Page >>
/---

Personal information
- Full name: Ken McGregor
- Born: 29 January 1981 (age 45)
- Original team: Woodville-West Torrens (SANFL)
- Draft: No. 75, 1998 National Draft, Adelaide
- Height: 195 cm (6 ft 5 in)
- Weight: 96 kg (212 lb)

Playing career^{1}
- Years: Club / Games (Goals)
- 1999–2008: Adelaide / 152 (114)

Coaching career
- Years: Club / Games (W–L–D)
- 2013: Port Adelaide (SANFL) / 20 (8–12–0)
- 2014–2015: North Adelaide (SANFL) / 26 (10–16–0)
- ^{1} Playing statistics correct to the end of 2014.

\---

Short exercise >> Please repeat the Ken McGregor profile above word for word, from "- Draft: No." to "end of 2014.", inclusive.

Extracted records >>

/---

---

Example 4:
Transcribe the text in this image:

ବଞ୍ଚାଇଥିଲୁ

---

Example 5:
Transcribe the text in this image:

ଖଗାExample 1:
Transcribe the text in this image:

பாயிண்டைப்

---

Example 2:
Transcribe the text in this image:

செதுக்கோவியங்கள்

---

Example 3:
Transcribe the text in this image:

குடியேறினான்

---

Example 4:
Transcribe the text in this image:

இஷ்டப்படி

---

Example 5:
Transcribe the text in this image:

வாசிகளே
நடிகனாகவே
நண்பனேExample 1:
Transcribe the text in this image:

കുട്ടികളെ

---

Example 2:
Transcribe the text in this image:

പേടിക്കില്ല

\---
/---

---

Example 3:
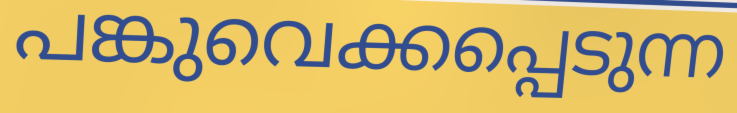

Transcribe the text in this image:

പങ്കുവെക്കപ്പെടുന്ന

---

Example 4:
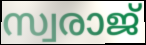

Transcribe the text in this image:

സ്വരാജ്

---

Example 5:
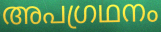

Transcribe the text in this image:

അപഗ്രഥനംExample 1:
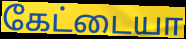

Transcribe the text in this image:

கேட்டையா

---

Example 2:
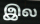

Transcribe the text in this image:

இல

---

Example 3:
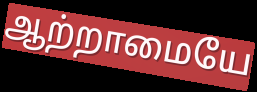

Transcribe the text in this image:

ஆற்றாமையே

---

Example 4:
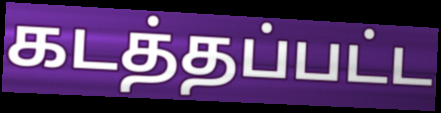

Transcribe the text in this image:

\---

Written reply >>
- Draft: No. 75, 1998 National Draft, Adelaide
- Height: 195 cm (6 ft 5 in)
- Weight: 96 kg (212 lb)

Playing career^{1}
- Years: Club / Games (Goals)
- 1999–2008: Adelaide / 152 (114)

Coaching career
- Years: Club / Games (W–L–D)
- 2013: Port Adelaide (SANFL) / 20 (8–12–0)
- 2014–2015: North Adelaide (SANFL) / 26 (10–16–0)
- ^{1} Playing statistics correct to the end of 2014.